__Consignes__
1. Répondez aux questions suivantes d'après l'article sur les anti-OGM dans le Gers.
(a) Combien de charges ont été données au total ?
(b) Dans quelle brigade José Bové a-t-il été entendu ?
(c) À quelle condition le préfet du Gers proposait-il une entrevue aux faucheurs ?
2. Rédigez la suite de l'article sur l'affrontement entre gendarmes et anti-OGM dans le Gers.

__Texte fourni__
↓↓↓

Si, jusque-là, les forces de l’ordre s’étaient contentées de procéder à des relevés d’identité dans le bras de fer qui les a opposées aux anti-OGM tout au long de l’été, les consignes sont manifestement plus vigoureuses cette fois-ci. Trois charges au total ont été données par les factions en présence.
« Une réaction disproportionnée »
Après le premier assaut, les militants se réinstallent peu à peu le long des barrières. S’ensuit un face à face tendu avec les militaires. A tel point, qu’à deux reprises, sur des signes d’agitation dans le camp des anti-OGM, y compris en toute fin de soirée, les gardes mobiles procèdent à des tirs tendus de lacrymogène, qui blessent, en éclatant, plusieurs personnes. Par ailleurs, de nombreux témoignages concordent pour affirmer que des grenades ont été lancées directement de l’hélicoptère. Face à ce déploiement, le colonel Fontenaille, commandant du groupement de gendarmerie gersois, a fustigé : « Vous avez placé les femmes et les enfants en tête, c’est irresponsable. » « On voit bien de quel côté est la violence, c’est une réaction disproportionnée », a rétorqué Jean-Emile Sanchez, actuel porte-parole de la Confédération paysanne.
Dans le courant de l’après-midi, le préfet du Gers, Jean-Michel Fromion, qui a fait une très brève apparition sur le théâtre des opérations, a fait savoir qu’il proposait une entrevue avec une délégation de faucheurs à la préfecture, à condition qu’ils se dispersent. Proposition immédiatement repoussée par les responsables syndicaux présents, dont Jean-Emile Sanchez. Dès 19 heures, les premières personnes interpellées sont relâchées au compte-gouttes par les gendarmes, tandis que tous attendent la sortie de José Bové, entendu à la brigade de Mauvezin. Elle intervient aux alentours de 20 heures, devant plusieurs dizaines de manifestants.
Le paysan, leader syndical, qui en appelle à la désobéissance civile pacifiste, incite désormais les anti-OGM à retourner dans les deux champs d’expérimentations gersois (à Vic-Fezensac et Solomiac, - ndlr) avant la récolte d’ici un mois. Il assure par ailleurs que « le combat continue. »
Auparavant, à Auch, il a reçu le soutien de plusieurs élus, dont Philippe Martin, président du conseil général, Alain Liepietz, député européen vert, deux conseillers régionaux verts du Nord-Pas-de-Calais et d’Ile-de-France, ainsi que de l’ancien député européen LCR, Alain Krivine. Valérie Cueillens.

↑↑↑

__Données extraites__
↓↓↓

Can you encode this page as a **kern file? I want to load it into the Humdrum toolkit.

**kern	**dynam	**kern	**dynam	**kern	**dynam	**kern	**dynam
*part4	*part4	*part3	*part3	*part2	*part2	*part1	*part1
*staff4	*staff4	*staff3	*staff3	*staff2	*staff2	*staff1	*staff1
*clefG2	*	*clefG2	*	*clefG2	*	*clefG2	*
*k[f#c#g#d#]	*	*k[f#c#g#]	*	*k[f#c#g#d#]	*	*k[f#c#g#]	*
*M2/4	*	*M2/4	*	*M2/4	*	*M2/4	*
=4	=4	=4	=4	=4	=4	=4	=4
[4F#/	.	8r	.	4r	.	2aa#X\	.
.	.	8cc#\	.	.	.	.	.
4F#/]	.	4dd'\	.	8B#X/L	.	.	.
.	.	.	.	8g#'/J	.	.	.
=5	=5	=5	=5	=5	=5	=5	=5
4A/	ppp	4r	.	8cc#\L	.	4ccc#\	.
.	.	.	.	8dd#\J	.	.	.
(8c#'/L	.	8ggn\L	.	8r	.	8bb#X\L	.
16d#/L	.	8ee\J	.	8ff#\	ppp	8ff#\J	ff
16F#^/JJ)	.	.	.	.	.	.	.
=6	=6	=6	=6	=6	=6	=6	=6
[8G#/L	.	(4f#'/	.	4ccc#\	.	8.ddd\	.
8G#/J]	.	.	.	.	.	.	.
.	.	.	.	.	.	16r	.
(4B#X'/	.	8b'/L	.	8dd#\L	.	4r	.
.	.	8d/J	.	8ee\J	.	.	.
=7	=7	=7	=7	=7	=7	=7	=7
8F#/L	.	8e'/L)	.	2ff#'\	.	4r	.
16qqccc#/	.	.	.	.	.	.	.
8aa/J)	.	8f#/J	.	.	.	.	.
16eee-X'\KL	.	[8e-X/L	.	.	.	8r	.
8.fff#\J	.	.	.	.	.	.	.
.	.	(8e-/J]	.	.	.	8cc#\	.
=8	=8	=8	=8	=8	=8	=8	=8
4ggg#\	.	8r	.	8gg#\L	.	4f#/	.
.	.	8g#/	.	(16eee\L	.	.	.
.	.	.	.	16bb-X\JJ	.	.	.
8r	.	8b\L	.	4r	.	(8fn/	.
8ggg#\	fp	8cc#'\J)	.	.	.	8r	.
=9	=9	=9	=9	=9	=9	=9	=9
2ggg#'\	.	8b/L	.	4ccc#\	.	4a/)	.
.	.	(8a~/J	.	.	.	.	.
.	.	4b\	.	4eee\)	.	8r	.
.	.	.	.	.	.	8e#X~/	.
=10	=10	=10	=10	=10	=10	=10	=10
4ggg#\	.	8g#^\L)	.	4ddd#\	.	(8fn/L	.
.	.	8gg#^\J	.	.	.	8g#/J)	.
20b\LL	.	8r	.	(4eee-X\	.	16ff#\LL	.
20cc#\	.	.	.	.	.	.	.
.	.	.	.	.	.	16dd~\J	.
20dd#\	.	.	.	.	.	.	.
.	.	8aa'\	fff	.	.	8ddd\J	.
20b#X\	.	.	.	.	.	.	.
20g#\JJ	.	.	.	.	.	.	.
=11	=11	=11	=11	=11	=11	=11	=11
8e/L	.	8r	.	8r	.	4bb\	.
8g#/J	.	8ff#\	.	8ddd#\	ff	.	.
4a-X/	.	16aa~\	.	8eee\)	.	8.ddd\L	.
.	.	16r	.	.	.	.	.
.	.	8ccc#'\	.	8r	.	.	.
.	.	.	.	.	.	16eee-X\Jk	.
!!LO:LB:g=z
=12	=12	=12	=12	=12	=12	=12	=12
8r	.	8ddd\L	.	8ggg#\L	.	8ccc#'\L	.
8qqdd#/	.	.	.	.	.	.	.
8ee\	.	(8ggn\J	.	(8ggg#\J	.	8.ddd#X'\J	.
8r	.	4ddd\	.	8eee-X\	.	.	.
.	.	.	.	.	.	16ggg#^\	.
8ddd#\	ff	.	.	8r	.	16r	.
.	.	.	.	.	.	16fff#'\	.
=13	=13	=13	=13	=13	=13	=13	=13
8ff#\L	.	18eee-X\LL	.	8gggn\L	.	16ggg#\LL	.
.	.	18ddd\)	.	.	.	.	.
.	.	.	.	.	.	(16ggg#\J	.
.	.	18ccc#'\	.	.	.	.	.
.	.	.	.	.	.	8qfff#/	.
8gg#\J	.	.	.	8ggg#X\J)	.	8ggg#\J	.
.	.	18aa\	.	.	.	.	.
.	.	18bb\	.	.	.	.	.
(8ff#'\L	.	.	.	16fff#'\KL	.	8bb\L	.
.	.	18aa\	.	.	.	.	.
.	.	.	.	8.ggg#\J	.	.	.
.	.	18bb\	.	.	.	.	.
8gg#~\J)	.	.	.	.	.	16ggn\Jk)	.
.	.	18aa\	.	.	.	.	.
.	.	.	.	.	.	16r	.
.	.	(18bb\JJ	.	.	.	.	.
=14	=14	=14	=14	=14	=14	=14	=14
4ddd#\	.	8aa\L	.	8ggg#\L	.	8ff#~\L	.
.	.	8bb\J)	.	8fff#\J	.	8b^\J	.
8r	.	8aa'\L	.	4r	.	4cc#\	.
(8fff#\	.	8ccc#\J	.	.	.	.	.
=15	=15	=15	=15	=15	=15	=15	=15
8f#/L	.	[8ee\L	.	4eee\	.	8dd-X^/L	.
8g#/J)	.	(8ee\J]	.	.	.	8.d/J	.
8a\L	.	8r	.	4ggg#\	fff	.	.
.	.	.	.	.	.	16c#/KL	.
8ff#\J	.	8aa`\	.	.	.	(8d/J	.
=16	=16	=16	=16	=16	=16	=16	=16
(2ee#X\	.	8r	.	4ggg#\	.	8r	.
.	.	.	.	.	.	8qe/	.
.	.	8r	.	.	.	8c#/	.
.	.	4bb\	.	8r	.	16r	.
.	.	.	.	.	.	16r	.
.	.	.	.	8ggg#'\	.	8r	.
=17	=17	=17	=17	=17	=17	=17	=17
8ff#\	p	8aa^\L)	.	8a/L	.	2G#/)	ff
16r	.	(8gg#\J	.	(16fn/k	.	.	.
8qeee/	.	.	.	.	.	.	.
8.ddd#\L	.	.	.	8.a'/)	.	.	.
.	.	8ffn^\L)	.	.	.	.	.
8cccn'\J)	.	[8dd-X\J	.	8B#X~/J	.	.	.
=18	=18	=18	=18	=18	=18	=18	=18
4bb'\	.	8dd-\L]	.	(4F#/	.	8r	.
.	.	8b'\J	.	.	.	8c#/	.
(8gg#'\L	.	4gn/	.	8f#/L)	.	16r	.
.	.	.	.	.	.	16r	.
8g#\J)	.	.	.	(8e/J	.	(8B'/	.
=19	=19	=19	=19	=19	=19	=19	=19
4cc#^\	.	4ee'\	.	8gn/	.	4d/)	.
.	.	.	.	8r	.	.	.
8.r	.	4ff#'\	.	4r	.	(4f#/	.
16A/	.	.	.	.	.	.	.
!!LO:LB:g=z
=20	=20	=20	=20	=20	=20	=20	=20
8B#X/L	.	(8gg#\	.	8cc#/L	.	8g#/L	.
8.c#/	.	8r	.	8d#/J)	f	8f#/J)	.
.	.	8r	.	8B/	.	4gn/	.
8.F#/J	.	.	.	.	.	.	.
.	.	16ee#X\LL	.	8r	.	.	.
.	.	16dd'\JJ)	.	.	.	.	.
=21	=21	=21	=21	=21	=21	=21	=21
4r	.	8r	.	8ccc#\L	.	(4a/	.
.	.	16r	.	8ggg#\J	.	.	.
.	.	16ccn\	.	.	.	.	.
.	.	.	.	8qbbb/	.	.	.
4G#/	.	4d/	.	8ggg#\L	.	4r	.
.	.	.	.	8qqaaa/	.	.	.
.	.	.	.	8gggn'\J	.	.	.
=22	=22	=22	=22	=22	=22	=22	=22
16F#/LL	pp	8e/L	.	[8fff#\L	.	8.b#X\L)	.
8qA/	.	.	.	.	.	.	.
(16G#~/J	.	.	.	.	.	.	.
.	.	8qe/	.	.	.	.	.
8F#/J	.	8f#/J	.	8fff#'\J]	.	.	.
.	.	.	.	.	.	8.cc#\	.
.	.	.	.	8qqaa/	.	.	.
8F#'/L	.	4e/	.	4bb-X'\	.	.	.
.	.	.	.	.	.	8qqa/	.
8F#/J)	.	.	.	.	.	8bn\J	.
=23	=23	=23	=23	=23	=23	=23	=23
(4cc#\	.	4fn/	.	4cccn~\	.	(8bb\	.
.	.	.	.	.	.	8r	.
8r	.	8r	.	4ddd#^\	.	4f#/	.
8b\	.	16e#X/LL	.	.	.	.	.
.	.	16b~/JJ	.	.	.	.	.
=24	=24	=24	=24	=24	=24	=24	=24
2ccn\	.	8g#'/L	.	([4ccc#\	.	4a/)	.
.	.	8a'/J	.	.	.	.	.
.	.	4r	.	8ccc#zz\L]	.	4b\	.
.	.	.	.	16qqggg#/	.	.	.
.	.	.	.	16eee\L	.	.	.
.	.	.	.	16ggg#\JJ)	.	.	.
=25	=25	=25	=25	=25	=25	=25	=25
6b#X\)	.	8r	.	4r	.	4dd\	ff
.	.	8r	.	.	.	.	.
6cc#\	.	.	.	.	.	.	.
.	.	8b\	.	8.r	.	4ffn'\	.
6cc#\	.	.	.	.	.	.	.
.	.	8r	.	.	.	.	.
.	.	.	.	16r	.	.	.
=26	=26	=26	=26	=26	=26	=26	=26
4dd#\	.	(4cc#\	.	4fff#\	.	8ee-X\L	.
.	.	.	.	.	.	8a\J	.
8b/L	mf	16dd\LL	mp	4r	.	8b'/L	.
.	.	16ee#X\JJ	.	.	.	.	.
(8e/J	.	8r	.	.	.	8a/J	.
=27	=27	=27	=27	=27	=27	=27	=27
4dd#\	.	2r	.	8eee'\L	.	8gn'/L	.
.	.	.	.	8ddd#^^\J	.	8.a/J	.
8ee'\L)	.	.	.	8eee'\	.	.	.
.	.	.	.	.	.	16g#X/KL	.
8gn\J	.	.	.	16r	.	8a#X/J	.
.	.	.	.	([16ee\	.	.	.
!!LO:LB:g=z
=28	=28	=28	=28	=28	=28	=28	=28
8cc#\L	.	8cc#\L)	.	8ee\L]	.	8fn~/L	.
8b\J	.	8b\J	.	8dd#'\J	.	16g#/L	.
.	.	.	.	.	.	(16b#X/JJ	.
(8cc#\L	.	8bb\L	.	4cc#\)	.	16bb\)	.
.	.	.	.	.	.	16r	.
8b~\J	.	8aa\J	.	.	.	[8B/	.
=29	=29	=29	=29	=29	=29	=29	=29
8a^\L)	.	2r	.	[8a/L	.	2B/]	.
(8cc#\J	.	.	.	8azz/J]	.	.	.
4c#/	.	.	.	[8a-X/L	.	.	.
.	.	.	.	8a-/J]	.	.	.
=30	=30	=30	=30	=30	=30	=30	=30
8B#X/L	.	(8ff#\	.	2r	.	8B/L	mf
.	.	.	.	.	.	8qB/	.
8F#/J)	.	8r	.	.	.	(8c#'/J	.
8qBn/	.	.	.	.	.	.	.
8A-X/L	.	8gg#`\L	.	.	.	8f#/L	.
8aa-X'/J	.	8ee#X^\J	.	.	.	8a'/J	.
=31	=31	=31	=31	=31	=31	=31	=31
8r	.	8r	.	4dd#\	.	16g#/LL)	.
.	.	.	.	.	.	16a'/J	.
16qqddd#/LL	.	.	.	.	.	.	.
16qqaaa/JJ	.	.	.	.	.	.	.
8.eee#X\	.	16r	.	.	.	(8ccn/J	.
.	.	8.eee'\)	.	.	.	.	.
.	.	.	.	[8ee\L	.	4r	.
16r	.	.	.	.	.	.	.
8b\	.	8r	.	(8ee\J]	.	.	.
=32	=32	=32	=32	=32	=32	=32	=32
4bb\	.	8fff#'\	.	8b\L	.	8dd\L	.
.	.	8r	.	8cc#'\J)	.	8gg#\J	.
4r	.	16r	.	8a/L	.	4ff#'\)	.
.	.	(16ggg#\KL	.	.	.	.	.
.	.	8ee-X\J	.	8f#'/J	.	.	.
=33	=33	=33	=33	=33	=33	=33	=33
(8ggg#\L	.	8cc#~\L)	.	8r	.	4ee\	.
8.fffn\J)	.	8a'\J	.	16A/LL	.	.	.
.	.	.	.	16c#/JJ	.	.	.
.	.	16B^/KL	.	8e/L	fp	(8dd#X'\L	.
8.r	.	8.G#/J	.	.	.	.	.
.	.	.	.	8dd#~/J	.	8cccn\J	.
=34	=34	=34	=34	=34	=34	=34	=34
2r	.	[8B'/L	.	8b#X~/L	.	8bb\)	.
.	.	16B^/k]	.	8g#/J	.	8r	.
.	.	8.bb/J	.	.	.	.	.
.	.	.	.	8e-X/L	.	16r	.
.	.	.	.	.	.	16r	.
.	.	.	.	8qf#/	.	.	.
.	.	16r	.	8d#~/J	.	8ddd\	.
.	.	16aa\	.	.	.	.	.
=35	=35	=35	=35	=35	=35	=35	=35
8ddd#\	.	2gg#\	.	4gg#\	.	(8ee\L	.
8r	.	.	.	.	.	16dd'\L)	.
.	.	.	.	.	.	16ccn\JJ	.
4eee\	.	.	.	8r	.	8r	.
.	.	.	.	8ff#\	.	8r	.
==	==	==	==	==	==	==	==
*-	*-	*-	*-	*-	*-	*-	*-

↑↑↑

__Corrigé__
1.
(a) Trois charges au total.
(b) À la brigade de Mauvezin.
(c) À condition que les faucheurs se dispersent.

2.
J.E. Sanchez : « Un déni de démocratie »
Tout au long de l’après-midi, puis en soirée, les réactions et commentaires se sont multipliés. Jean-Emile Sanchez, porte-parole national de la Confédération paysanne : « On assiste aujourd’hui à une réaction disproportionnée des forces de l’ordre. On voit surtout de quel côté est la violence et quel est le camp choisi par le gouvernement. Celui-ci est du côté des multinationales contre l’avis des citoyens. C’est un déni de démocratie, ce gouvernement n’est plus légitime . »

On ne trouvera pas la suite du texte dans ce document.